Last summer I did an effort to build packages of AppArmor ( project page ) to Ubuntu. Unfortunately, I needed at that time patch and recompile the kernel. That took a lot of work and time. I did not manage to spend all that work to maintain the packages. A few days ago I got a mail from Crispin Cowan that Kees Cook had told him that patching the kernel is not necessary any more. Yesterday and today I have spent some time to refresh my packages. The last snapshot of AppArmor from October last year did not compile in Feisty. Instead I took the last subversion revision. The status looks not to good for that either, some of the Perl scripts refers to an undefined variable. I hope I will get some help from the AppArmor guys.
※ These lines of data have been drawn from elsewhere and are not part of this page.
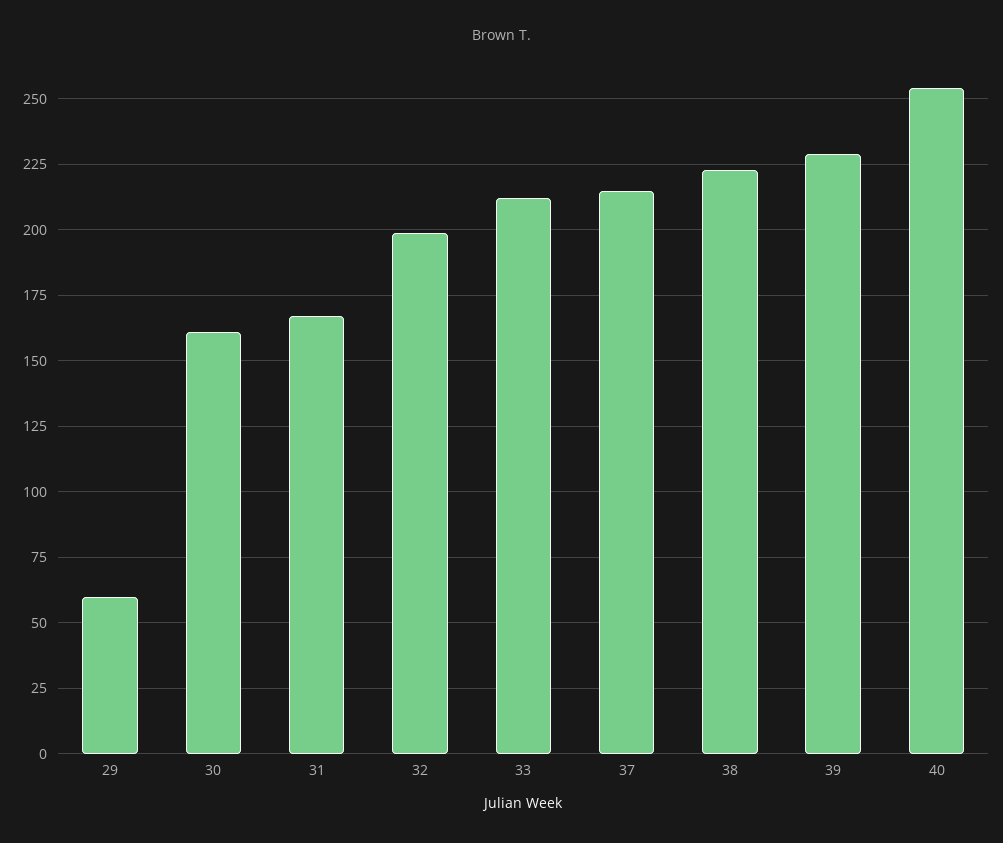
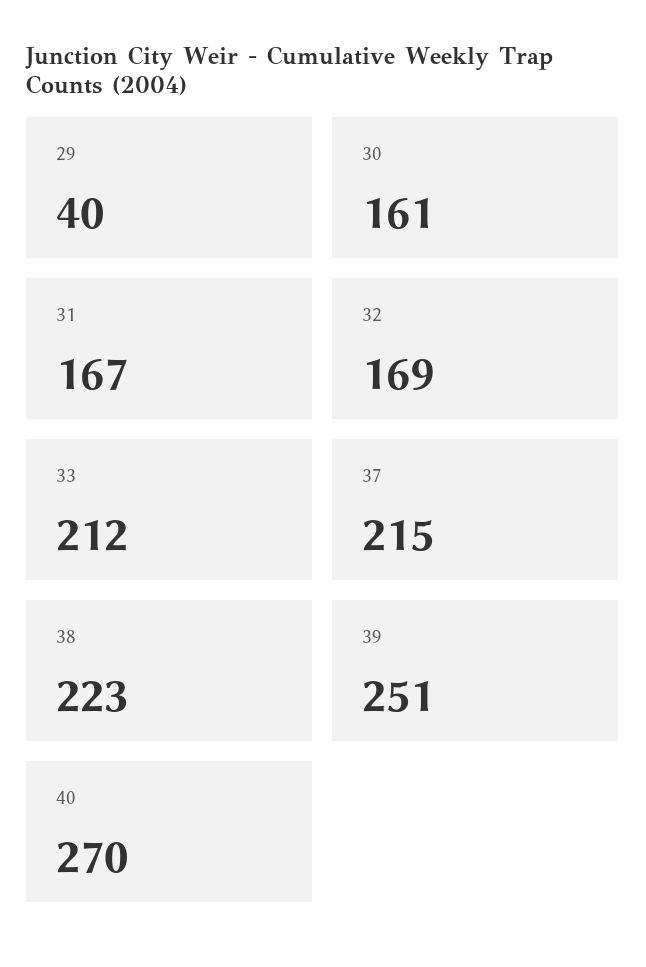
  {
-   "29": 60,
+   "29": 40,
    "30": 161,
    "31": 167,
-   "32": 200,
+   "32": 169,
    "33": 212,
    "37": 215,
    "38": 223,
-   "39": 230,
+   "39": 251,
-   "40": 255
+   "40": 270
  }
Advanced Linux Programming

I run into an online version of the book Advanced Linux Programming . It is a good book when you are interested in start writing programs with inter process communication and threading. From my perspective is it not advanced in those topics. Even if you are not into these areas of programming you should read chapter 10 Security if you are doing any programming on any kind of system; Unix, Windows, embedded, what ever. It points out some important stuff that you need to know. Learn to avoid buffer overrun, symbolic link race conditions, etc. Remember, always validate the input you get to your program.